We've made it through one week and done lots of learning. After this week it's supposed to get a lot easier. I know her wound is itchy, she keeps trying to lick it through her collar, but it's closing up nicely and the scabs are almost off it. Once that's healed the infection risk is I think gone, and I'll be relieved. The other risk is the plate holding on the end of her bone snapping (!!!!!!) which I can't do anything to tell how it is, just look at the joint and marvel. She's starting to put some weight on that leg already though, a bit limpingly, but it's happening, and that's what the vet wants.

Soon she'll be putting more weight on that leg than the other if all goes well, because it will hurt less than the still-torn side, and we get to go through it all over again with the other leg but with a lot more knowledge and understanding of each other.

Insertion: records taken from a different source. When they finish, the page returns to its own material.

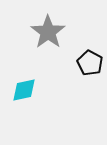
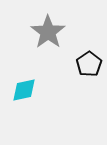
black pentagon: moved 1 px left, 1 px down; rotated 10 degrees clockwise
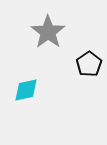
cyan diamond: moved 2 px right
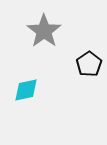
gray star: moved 4 px left, 1 px up
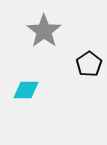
cyan diamond: rotated 12 degrees clockwise
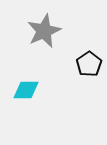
gray star: rotated 12 degrees clockwise
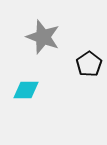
gray star: moved 1 px left, 6 px down; rotated 28 degrees counterclockwise
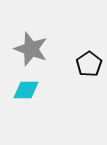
gray star: moved 12 px left, 12 px down
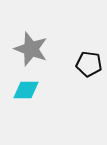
black pentagon: rotated 30 degrees counterclockwise
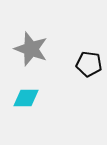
cyan diamond: moved 8 px down
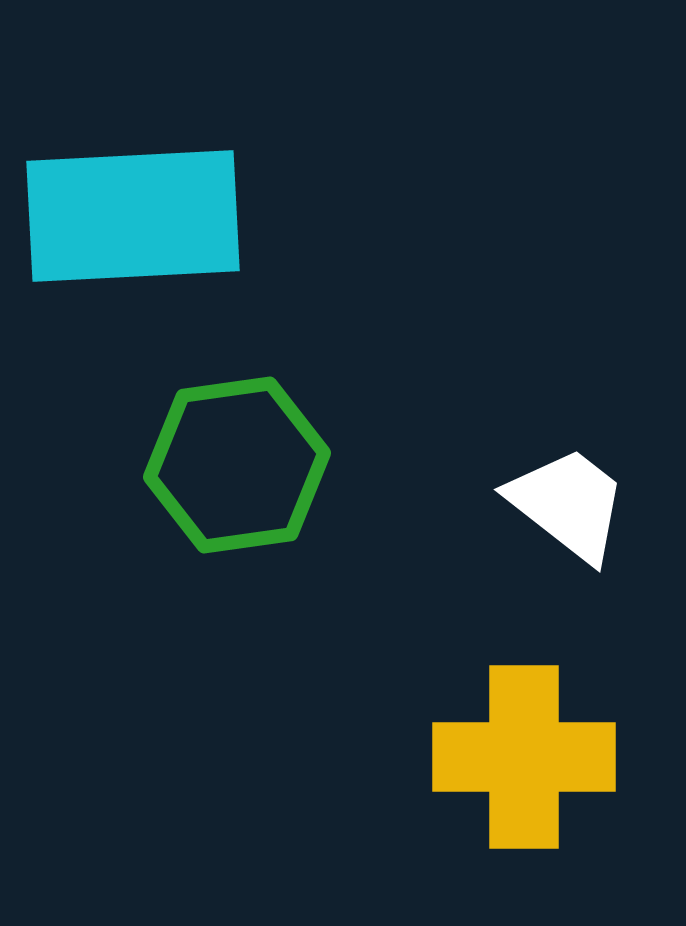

It's good timing. It's a good time for me to be immersed in caring for one of my pups, just when I'm reminded how precious they are, and when a distraction isn't bad for me at all. It's a good time to get to know Solly better and be astonished at her immense heart, at her willingness to do what I ask, at her ability to laugh in the face of pain and strange happenings.

Meanwhile Thea guards the outside alone, and Avallu's memorial spot in the garden turns over and over in my mind until I have time and energy to create his stone to set in his favourite place.